**MATERIAL FOR THIS TASK**:
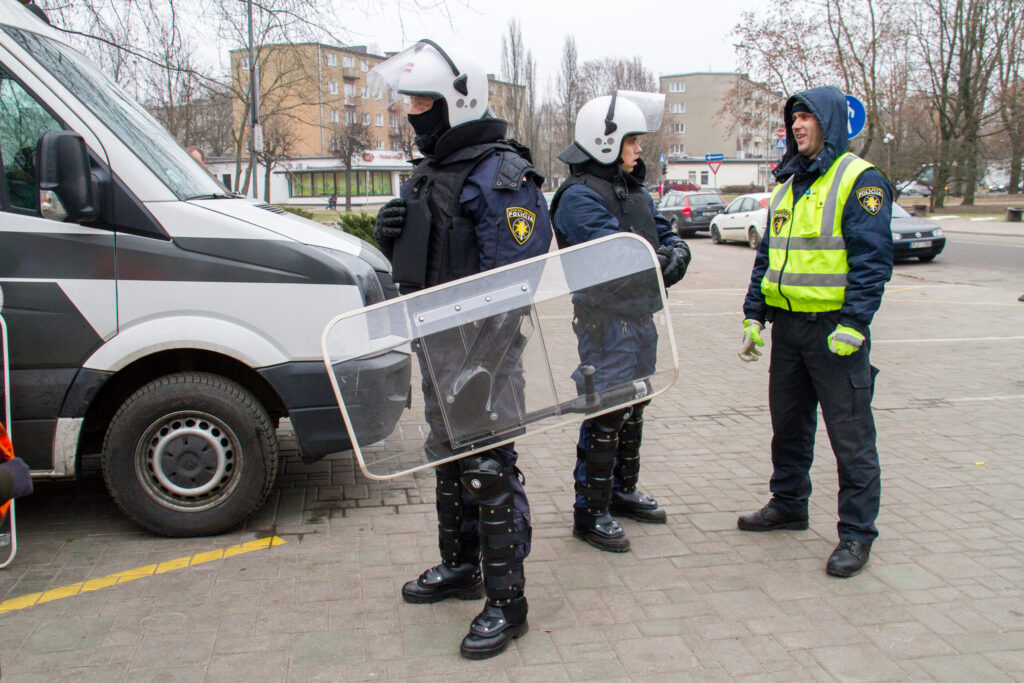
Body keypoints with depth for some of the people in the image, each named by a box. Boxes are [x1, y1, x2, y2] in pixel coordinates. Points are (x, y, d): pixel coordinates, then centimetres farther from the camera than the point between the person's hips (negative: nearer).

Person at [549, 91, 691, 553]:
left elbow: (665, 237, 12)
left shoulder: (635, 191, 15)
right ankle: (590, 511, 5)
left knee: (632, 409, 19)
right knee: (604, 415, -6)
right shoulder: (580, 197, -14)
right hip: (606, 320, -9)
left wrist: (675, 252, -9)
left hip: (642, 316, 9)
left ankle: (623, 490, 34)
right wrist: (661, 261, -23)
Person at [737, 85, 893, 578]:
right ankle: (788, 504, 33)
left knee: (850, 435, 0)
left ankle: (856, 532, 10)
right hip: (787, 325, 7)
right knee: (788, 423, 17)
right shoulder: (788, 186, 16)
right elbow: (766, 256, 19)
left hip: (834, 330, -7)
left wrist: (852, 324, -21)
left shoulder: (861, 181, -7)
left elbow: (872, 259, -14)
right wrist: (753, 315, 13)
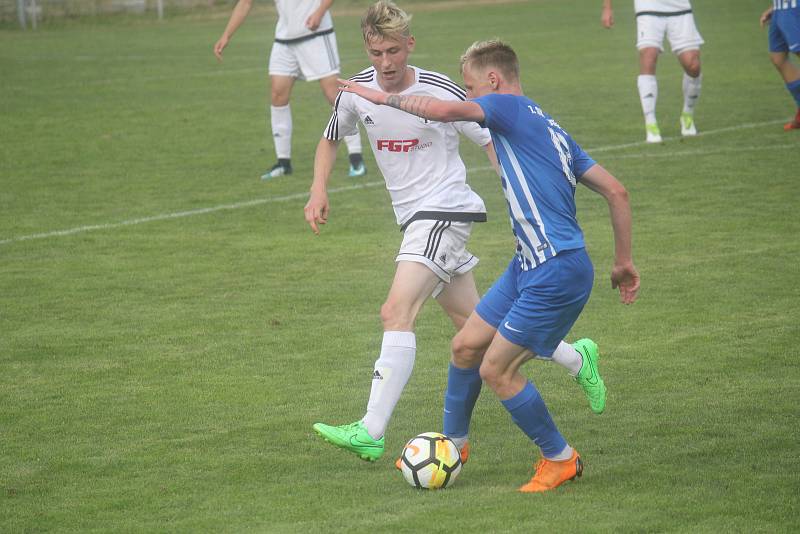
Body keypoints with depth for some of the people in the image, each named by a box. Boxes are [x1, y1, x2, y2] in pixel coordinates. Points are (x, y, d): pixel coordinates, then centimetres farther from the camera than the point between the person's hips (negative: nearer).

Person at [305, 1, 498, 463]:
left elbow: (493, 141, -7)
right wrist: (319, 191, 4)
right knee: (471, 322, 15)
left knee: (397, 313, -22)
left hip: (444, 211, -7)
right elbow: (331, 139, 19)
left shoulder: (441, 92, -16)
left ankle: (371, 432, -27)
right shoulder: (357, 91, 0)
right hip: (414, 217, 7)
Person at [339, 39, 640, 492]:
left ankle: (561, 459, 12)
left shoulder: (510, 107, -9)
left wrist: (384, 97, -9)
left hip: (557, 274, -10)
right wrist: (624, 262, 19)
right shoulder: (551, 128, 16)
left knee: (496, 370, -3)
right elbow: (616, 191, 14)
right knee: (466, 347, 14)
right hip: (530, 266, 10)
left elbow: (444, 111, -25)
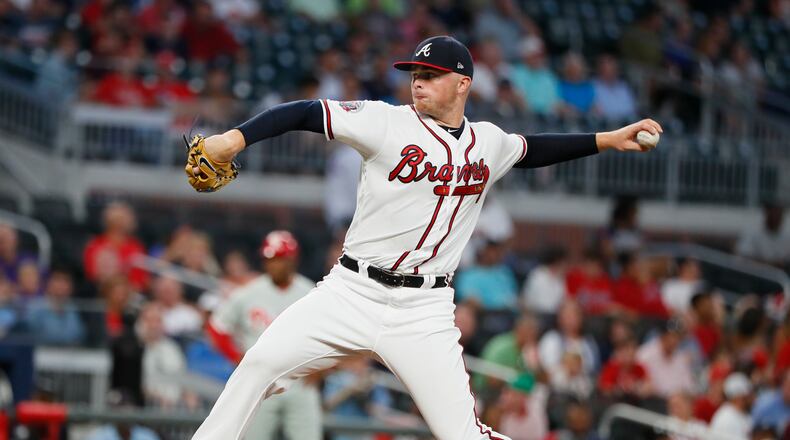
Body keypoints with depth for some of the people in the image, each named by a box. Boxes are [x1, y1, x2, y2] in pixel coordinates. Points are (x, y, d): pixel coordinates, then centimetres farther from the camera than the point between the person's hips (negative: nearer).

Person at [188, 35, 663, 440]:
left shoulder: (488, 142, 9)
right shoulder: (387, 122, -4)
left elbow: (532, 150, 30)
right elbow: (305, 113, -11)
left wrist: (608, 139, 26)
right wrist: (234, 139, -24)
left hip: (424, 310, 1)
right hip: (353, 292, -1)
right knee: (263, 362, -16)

**EXERCISE DETAILS**: Could you copy the lines above exactly and skip the images?

**COMPLETED EXERCISE**:
Body keypoints with depth for some of the people in the image, each named by a box. Boxes are [x1, y1, x2, y2] in pixel coordinates. Points are (x, y, d): pixel coordinates, then centimetres farther from the camera than the point between the person's hips (negative: nearer).

Person at [549, 91, 691, 553]:
left elbow: (665, 237, 12)
left shoulder: (635, 191, 15)
right ankle: (590, 511, 5)
left knee: (632, 409, 19)
right knee: (604, 415, -6)
right shoulder: (580, 197, -14)
right hip: (606, 320, -9)
left wrist: (675, 252, -9)
left hip: (642, 316, 9)
left ankle: (623, 490, 34)
right wrist: (661, 261, -23)
Person at [737, 85, 893, 578]:
right ankle: (788, 504, 33)
left knee: (850, 435, 0)
left ankle: (856, 532, 10)
right hip: (787, 325, 7)
right knee: (788, 423, 17)
right shoulder: (788, 186, 16)
right elbow: (766, 256, 19)
left hip: (834, 330, -7)
left wrist: (852, 324, -21)
left shoulder: (861, 181, -7)
left elbow: (872, 259, -14)
right wrist: (753, 315, 13)
Body keypoints with depth for some of the people in the image, each named by a box. Boxes are [x1, y1, x2, y2] in pixel coordinates. Points are (x, y, d): pixel coordinates, then centimetres farther from the camera than the point between the person's hips (negative: nearer).

Person at [305, 1, 498, 463]:
left elbow: (493, 141, -7)
right wrist: (319, 191, 4)
right knee: (471, 322, 15)
left knee: (397, 313, -22)
left hip: (444, 211, -7)
right elbow: (331, 139, 19)
left shoulder: (441, 92, -16)
left ankle: (371, 432, -27)
right shoulder: (357, 91, 0)
right hip: (414, 217, 7)
Person at [339, 39, 640, 492]:
left ankle: (561, 459, 12)
left shoulder: (510, 107, -9)
left wrist: (384, 97, -9)
left hip: (557, 274, -10)
right wrist: (624, 262, 19)
right shoulder: (551, 128, 16)
left knee: (496, 370, -3)
right elbow: (616, 191, 14)
right knee: (466, 347, 14)
right hip: (530, 266, 10)
left elbow: (444, 111, -25)
Body keypoints with depth for some of the people in the image, each named by a box. Boxes are [x1, y1, x2, y2] in pixel coordinates. Points are (x, y, d): pixel coordinates, then centimetres farther from the camera than the point between the person's hips (negative: nearer).

Person at [188, 35, 663, 440]:
left shoulder: (488, 142, 9)
right shoulder: (387, 122, -4)
left elbow: (532, 150, 30)
right elbow: (305, 113, -11)
left wrist: (608, 139, 26)
right wrist: (234, 139, -24)
left hip: (424, 310, 1)
right hip: (353, 292, -1)
right knee: (263, 362, -16)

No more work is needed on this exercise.